# Exercise requirements
Reproduce the lines of the records from the one containing "Rendered at 1500 by 1125 pixels." through the one containing "picture [75, 299, 1426, 1006]", inclusive, exactly as they appear.

# start of Records to use

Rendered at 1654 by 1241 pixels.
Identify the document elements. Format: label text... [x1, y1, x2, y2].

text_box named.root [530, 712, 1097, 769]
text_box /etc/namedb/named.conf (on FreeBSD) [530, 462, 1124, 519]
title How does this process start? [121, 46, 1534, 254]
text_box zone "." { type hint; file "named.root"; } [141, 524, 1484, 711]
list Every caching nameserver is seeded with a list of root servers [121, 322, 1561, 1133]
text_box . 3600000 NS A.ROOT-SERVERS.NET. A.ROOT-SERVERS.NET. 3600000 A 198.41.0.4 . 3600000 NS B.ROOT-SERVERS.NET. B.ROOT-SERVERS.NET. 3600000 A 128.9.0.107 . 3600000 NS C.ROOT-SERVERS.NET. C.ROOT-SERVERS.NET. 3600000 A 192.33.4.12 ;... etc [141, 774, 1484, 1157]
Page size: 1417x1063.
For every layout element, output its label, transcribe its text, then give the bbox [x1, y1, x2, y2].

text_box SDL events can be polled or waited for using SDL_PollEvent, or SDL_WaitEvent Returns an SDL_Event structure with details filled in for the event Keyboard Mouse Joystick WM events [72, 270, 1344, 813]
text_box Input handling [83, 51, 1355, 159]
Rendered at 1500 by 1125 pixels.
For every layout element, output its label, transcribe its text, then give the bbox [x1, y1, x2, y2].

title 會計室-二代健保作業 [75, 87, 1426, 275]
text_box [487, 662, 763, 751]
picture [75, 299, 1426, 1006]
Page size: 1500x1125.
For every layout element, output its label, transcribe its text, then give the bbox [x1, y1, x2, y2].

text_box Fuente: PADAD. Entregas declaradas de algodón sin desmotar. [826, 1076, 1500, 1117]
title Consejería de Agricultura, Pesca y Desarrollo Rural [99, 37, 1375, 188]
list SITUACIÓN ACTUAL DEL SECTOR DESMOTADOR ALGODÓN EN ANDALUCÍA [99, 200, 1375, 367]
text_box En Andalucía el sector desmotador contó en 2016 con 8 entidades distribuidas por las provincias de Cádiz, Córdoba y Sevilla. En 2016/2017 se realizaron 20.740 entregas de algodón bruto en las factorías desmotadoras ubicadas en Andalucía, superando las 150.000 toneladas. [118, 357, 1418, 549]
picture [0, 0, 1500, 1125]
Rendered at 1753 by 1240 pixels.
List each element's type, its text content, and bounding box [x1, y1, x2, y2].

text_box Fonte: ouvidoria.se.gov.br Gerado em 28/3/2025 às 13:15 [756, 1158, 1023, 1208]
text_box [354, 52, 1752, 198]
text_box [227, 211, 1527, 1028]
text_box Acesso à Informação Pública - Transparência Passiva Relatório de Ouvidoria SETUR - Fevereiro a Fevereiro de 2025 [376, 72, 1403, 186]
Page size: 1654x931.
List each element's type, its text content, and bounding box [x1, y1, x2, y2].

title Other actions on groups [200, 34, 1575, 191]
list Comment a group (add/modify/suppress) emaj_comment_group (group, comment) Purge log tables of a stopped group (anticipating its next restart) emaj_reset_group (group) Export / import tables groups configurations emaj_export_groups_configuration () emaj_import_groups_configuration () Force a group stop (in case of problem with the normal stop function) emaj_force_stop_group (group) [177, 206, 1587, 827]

# end of Records to use

# Response to the task
Rendered at 1500 by 1125 pixels.
For every layout element, output its label, transcribe its text, then give the bbox [x1, y1, x2, y2].

title 會計室-二代健保作業 [75, 87, 1426, 275]
text_box [487, 662, 763, 751]
picture [75, 299, 1426, 1006]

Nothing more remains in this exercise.